The EIF has denied pulling out of the UK altogether. A spokesman told Business Insider: “There is no moratorium on lending to UK projects. It is the case that due diligence on them now needs to take into account a wider range of factors.”
Sources said the EIF had privately been giving out mixed messages to VC firms. They said the EIF’s proclaimed changes to its due diligence process allowed it to “obfuscate” the fact it was halting investment.
Take the example of Seedcamp. The pre-seed and seed-stage investor is in the process of raising a new fund, and was undergoing the EIF’s due diligence process. The fund was told this week that that process would now be “indefinite,” a source said. Seedcamp did not comment, but did confirm it was in the due diligence process.
“What might happen is that the EIF will say ‘Maybe, maybe, maybe’, and then Seedcamp will close without them,” one source said. “That’s a nice way to say: ‘We didn’t say no.’ It’s not a yes either.”
Another said that the EIF wouldn’t fund anyone who hadn’t already received a final approval letter.
Dawn Capital and Hoxton Ventures did not comment.
One of the sources said the EIF had decided not to expand a €250 million (£214 million) angel investment scheme to the UK, after the decision to leave the EU. The European Angels Fund is a co-investment scheme where the EIF will match investments by business angels into startups, then allow them to keep the bulk of the profit from the deal. It’s available in seven EU member states and, the source said, was due to expand to the UK this year.
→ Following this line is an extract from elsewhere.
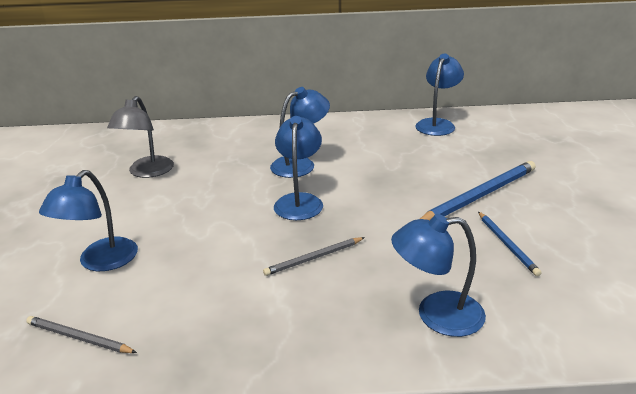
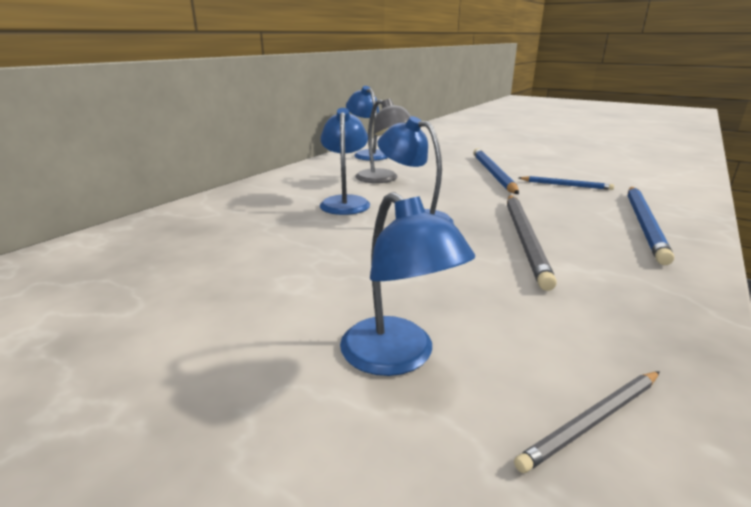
camera: 55 degrees left, 5 degrees down
grey lamp [107,96,174,178] -> grey lamp moved to [356,99,411,183]
grey pencil [263,237,365,276] -> grey pencil [507,195,557,291], size x1.81
blue lamp [391,214,486,337] -> blue pencil [628,187,674,265]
The source said the EIF had planned making €50 million (£43 million) available to British angels for early-stage deals. That “died” after the Brexit vote, the person said.
The EIF is one of the biggest sources of funding to British VCs
The European Investment Fund is seen as an “anchor” investor for British venture capitalists who are raising new funds. It has put €2.3 billion (£1.9 billion) into 144 UK venture capital firms, according to 2015 figures.
VC funds are designed to have a ten-year lifespan, at the end of which investors expect to see a return through an exit. About three to four years through that lifespan, VCs will begin raising a new fund.
And, as multiple sources told Business Insider, it’s hard work. Most investors don’t want to invest in a new fund until it’s already closed.
This is where schemes like the EIF and the UK’s closest equivalent, the British Business Bank, come in. They will often be the “single-largest cheque” to a fund, accounting for up to 40%. Once fund managers have that commitment, they can dredge up funding more easily from other sources.
If the EIF decides not to act as an anchor investor, life for UK VCs becomes much tougher in the medium term. “It’s a significant chunk of UK VC,” as one investor said.
And it won’t just impact smaller scale VCs, but other major UK-based firms like Balderton and Atomico, which also rely on the EIF for funding.
The Conservative manifesto this week pledged to make up for any shortfall in EIF funding to UK VCs. Since the UK contributes to the EIF via the fund’s main shareholder, the European Investment Bank, the Conservative plan is to repatriate those funds and hand them out via the British Business Bank.
This is what UK VCs will have been hoping for. Saul Klein, general partner at investment firm LocalGlobe, said at an event last week that British and institutional investors “will make up the difference” in any EIF shortfall.
Not everyone is convinced that can happen.
“There’s zero chance of that happening,” said Episode 1 Ventures’ Murdoch, who believes the UK’s European Investment Bank assets will have to go towards its EU divorce bill. “The Tories saying this are in cloud cuckoo land.”